"Well—well, of course; but what next?" murmured the Baronet, eagerly: "why is it so strange?"

"Only because I've been thinking of them—a great deal—for the last few days; and it seemed very odd your asking; and in fact I fancy the same thing has happened to us both."

"Well, may be; but what is it?" demanded the Baronet, with a sinister smile.

"I have been startled; most painfully and powerfully affected; I have seen the most extraordinary resemblance to my beautiful, murdered Guy."

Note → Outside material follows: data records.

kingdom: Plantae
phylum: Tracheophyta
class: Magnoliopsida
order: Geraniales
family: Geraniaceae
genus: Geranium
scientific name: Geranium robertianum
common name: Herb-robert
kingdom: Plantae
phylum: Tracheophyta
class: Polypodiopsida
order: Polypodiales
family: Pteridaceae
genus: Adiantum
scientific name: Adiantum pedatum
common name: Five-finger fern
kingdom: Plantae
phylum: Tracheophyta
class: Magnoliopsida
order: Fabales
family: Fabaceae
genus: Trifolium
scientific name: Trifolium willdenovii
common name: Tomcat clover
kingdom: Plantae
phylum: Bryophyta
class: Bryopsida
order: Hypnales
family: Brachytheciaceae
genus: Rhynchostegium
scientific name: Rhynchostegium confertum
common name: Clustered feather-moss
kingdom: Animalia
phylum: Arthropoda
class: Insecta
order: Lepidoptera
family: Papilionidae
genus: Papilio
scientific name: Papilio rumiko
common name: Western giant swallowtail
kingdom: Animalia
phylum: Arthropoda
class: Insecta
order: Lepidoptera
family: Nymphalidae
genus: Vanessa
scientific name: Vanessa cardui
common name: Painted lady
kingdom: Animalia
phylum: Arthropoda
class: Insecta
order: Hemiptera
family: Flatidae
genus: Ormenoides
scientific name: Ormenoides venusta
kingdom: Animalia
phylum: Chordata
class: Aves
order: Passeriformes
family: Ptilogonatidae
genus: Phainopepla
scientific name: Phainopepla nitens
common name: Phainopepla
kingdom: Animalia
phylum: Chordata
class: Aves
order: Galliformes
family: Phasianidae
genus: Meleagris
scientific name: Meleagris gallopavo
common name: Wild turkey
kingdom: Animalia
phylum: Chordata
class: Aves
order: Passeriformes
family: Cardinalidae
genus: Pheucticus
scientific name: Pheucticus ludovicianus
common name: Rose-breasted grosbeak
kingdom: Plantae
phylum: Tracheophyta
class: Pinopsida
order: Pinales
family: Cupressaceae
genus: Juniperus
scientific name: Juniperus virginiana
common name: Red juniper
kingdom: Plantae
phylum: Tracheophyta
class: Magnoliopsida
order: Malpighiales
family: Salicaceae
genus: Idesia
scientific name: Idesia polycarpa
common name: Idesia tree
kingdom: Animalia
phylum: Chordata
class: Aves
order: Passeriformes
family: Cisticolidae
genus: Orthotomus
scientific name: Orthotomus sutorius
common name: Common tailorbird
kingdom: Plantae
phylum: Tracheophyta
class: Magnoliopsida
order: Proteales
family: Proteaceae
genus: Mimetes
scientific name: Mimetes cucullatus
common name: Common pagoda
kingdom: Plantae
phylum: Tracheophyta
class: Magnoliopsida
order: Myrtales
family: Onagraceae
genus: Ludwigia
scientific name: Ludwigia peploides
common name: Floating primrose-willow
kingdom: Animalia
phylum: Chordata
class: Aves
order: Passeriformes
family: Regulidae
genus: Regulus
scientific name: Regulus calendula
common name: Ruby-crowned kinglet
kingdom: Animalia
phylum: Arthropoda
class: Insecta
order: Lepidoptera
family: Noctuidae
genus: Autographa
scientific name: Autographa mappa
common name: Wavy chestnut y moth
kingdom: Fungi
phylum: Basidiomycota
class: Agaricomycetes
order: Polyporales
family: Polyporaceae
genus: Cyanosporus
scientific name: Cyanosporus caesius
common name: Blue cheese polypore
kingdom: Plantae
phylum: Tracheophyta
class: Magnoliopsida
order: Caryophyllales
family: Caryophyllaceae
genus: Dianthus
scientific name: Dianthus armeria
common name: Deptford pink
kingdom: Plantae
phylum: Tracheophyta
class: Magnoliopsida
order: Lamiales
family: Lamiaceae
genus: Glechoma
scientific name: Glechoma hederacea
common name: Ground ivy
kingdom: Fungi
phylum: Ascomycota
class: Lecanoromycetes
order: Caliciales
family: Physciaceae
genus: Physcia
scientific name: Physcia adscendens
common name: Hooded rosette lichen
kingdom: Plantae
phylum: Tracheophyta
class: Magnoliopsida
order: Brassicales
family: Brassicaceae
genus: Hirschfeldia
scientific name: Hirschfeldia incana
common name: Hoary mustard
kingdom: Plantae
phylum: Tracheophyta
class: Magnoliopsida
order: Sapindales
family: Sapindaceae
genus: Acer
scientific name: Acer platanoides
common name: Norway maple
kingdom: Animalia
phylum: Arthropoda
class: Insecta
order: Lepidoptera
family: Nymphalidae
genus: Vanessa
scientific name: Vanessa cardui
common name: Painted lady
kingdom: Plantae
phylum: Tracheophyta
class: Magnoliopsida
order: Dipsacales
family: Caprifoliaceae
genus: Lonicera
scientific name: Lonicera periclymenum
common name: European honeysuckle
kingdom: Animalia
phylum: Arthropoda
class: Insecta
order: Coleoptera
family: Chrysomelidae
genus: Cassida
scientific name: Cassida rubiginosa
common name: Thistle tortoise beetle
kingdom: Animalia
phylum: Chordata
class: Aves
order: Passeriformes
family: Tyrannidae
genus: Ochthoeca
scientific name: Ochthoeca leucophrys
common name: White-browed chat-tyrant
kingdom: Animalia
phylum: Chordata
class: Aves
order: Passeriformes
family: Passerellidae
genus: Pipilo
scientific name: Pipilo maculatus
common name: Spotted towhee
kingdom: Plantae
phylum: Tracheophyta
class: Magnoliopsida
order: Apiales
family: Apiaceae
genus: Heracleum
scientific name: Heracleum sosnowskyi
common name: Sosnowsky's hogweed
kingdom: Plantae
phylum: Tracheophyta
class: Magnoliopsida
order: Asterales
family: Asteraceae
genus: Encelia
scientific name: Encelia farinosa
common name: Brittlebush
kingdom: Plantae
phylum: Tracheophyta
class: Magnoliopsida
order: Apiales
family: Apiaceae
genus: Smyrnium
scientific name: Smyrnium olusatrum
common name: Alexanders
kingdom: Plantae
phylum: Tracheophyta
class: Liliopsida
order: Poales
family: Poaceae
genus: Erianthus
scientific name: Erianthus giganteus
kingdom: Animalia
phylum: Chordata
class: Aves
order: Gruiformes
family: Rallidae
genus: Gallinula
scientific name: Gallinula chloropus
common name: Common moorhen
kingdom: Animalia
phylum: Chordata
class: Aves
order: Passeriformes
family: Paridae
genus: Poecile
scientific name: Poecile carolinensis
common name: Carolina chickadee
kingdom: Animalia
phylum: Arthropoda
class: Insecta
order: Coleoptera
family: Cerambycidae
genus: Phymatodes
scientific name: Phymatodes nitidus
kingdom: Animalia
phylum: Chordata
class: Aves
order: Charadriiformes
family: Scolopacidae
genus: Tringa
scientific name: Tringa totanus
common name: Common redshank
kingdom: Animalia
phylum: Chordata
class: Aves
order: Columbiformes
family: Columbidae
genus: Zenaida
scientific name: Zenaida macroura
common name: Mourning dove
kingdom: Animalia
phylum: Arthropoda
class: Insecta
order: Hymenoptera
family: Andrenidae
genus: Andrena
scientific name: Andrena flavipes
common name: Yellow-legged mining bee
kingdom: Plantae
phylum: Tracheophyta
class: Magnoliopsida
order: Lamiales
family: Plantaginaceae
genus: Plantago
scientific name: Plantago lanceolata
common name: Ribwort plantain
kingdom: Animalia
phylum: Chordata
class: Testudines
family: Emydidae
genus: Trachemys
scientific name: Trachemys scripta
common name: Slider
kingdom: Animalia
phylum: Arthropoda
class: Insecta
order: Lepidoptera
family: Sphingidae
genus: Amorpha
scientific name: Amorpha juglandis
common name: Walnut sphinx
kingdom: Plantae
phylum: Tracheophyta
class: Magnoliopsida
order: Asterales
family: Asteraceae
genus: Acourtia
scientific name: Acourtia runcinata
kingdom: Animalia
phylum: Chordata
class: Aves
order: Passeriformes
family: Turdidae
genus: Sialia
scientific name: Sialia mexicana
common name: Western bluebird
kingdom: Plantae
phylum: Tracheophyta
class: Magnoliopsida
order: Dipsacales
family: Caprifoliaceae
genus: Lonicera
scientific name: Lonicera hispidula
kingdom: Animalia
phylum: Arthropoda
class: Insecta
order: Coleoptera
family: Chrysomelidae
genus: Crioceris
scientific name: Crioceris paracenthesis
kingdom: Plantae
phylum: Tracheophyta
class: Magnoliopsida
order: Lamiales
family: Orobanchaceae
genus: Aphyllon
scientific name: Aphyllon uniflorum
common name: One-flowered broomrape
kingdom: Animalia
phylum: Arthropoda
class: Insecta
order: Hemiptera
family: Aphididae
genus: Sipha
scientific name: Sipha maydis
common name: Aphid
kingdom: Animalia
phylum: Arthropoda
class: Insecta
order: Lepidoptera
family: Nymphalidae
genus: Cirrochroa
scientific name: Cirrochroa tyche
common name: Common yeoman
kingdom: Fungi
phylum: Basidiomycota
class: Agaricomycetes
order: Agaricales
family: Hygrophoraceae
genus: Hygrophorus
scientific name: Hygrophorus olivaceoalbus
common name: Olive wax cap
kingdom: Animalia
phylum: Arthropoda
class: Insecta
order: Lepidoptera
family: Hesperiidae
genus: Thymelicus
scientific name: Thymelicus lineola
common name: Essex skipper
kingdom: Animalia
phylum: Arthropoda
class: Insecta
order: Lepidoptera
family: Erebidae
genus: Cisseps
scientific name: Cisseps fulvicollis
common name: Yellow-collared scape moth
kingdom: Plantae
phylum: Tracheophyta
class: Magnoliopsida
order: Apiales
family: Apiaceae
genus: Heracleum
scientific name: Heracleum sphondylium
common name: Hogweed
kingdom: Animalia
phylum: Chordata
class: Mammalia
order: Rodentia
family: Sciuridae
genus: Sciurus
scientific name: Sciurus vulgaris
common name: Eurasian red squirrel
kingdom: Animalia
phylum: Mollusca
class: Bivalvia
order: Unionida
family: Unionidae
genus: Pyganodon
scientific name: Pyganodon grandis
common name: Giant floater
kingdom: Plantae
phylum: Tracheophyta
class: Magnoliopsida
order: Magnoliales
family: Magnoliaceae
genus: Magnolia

She rose, and wept passionately, standing with her face buried in her handkerchief.

Sir Jekyl frowned with closed eyes and upturned face, waiting like a patient man bored to death, for the subsidence of the storm which he had conjured up. Very pale, too, was that countenance, and contracted for a few moments with intense annoyance.

"I saw the same fellow," said the Baronet, in a subdued tone, so soon as there was a subsidence, "this evening; he's at that little inn on the Sterndale Road. Guy Strangways he calls himself; I talked with him for a few minutes; a gentlemanly young man; and I don't know what to make of it. So I thought I'd ask you whether you could help me to a guess; and that's all."

The old lady shook her head.

"And I don't think you need employ quite such hard terms," he said.

"I don't want to speak of it at all," said she; "but if I do I can't say less; nor I won't—no, never!"